Calibration and Validation of Approximate Likelihood Models
Presenter
May 12, 2021
Abstract
Many areas of the physical, engineering and biological sciences make extensive use of computer simulators to model complex systems. Whereas these simulators may be able to generate realistic synthetic data, they are often poorly suited for the inverse problem of inferring the underlying scientific mechanisms associated with observed real-world phenomena. Hence, a recent trend in the sciences has been to fit approximate models to high-fidelity simulators, and then use these approximate models for scientific inference.

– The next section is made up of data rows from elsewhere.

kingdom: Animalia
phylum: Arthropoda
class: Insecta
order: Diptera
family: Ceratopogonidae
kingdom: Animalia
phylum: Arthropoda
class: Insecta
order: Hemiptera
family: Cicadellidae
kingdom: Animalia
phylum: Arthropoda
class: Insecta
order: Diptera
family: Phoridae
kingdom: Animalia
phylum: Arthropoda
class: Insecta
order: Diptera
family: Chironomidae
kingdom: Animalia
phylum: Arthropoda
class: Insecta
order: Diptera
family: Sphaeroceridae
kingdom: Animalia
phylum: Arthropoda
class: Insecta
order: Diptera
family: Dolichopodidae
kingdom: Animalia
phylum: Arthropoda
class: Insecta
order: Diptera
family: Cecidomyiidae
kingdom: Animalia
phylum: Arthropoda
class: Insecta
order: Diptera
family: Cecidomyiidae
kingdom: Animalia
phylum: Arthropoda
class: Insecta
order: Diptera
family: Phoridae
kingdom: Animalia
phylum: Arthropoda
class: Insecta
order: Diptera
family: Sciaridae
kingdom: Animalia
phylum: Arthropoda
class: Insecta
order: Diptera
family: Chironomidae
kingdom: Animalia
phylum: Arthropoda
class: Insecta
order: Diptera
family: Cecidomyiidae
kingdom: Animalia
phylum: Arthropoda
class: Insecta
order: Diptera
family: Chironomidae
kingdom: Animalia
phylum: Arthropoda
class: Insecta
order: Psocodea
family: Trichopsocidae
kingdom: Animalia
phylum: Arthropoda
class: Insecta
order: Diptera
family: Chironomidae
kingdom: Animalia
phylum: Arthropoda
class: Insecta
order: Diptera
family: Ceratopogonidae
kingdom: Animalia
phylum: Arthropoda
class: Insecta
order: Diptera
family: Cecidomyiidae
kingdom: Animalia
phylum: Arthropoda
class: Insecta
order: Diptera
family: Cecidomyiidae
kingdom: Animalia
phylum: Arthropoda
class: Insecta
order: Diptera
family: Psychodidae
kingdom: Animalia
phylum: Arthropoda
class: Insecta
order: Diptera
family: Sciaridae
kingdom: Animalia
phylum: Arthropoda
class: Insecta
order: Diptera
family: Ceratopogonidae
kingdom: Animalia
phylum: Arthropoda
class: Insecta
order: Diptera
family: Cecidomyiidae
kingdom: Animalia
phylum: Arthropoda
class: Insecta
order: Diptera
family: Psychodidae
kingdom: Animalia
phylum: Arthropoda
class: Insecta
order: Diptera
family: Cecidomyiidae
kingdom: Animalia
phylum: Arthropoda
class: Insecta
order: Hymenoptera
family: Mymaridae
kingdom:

Inevitably, any downstream analysis will depend on the trustworthiness of the approximate model, the data collected, as well as the design of the simulations. In the first part of my talk, I will discuss the problem of validating a forward model. Most validation techniques compare histograms of a few summary statistics from a forward model with that of observed data or, equivalently, output from a high-resolution but costly model. Here we propose new methods that can provide insight into how two distributions of high-dimensional data (e.g. images or sequences of images) may differ, and if such differences are statistically significant. Then, in the second part of my talk, I will discuss the inverse problem of inferring parameters of interest when the likelihood (or function relating internal parameters with observed data) cannot be evaluated but is implicitly encoded by a forward model. I will describe a new machinery that bridges classical statistics with modern machine learning to provide scalable tools and diagnostics for constructing frequentist confidence sets with finite-sample validity in such a setting. (Part of this work is joint with Niccolo Dalmasso, Rafael Izbicki, Ilmun Kim and David Zhao.)